Buyers are becoming more cautious, says Bill Band, a principal analyst at Forrester and author of the report. "The past 18 months have been tumultuous for CRM application vendors and their enterprise buyers," he says, pointing to Oracle's purchase of Siebel, SSA Global's purchase of Epiphany, who was then acquired by Infor, and M2M Holdings recent announcement to buy Onyx. "The CRM landscape has changed-there's been significant consolidation within the market."
Forrester estimates that the worldwide market for CRM applications will reach $8.4 billion in 2006, up 7 percent from the previous year. Market growth will be moderate, expanding 7 percent on average per year, reaching $10.9 billion by 2010. But while the market will thrive, it won't be equated to new license revenue.
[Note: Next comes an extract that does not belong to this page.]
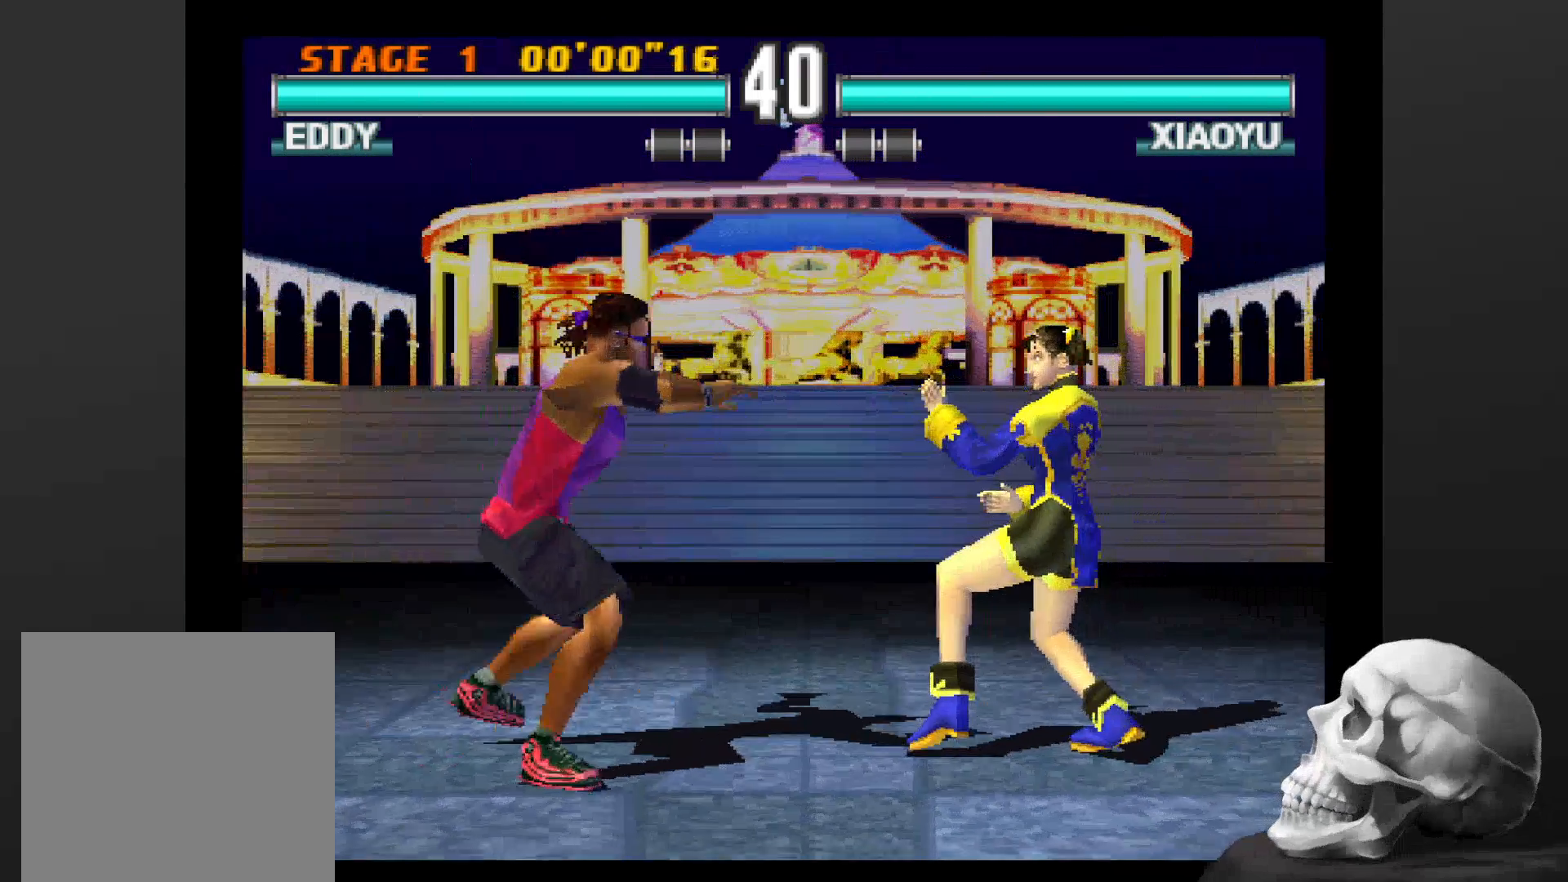
{"buttons": ["CIRCLE"], "left_stick": "center", "right_stick": "center", "events": [[167, "CIRCLE", "down"], [267, "CIRCLE", "up"], [333, "CIRCLE", "down"], [400, "CIRCLE", "up"], [467, "CIRCLE", "down"]]}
New license sales will reach $2.8 billion in 2010, about 25 percent of total vendor revenues, down from 37 percent in 2003. By contrast, spending on vendor fees of maintenance, subscription offerings, and professional services will increase at a faster and faster pace, and by 2010, will account for 75 percent of total vendor revenues.
Today, the focus is on extracting more value and capability out of previous CRM spending commitments. Driving this is an imperative to improve the customer experience. In a recent survey of senior executives at 176 large firms in North America, Forrester found that 60 percent felt that it was "critical" and 36 percent felt it was "very important" to improve the customer experience. Improving end-user adoption of CRM technologies is another area of high interest, with vendors giving more attention to user interfaces via upgrades that are available in new releases.
Analytics are also receiving more attention as companies seek to understand customer behavior and to make insightful customer-facing decisions utilizing the myriad of customer data they've collected. "Executives feel that analytics are the key to unlocking the value in CRM and are these solutions to leverage investments previously made in transactional CRM applications," Band says. To this end, data integration and management also rated high in importance, as companies look to build a solid foundation on which to "sit" an analytics application.
Renewed vigor from software giants to penetrate the market is also forcing enterprises to rethink their CRM investments. SAP continues to battle Oracle in its quest to become the leader in the CRM space through enhancements in functionality and delivery models and aggressive marketing to the SAP user base, according to Band. Microsoft is making a renewed effort to win a bigger slice of the enterprise applications market through its launch of Microsoft Dynamics CRM 3.0. Additionally, deeper market penetration by SaaS companies like Salesforce.com and RightNow Technologies continues to shift the market. Band notes that both companies have posted impressive sales gains among larger midmarket businesses and even a few enterprises. This has forced existing CRM vendors to develop their own SaaS offerings, as Oracle did through its acquisition of Siebel, and as SAP is doing with the launch of its own CRM SaaS product.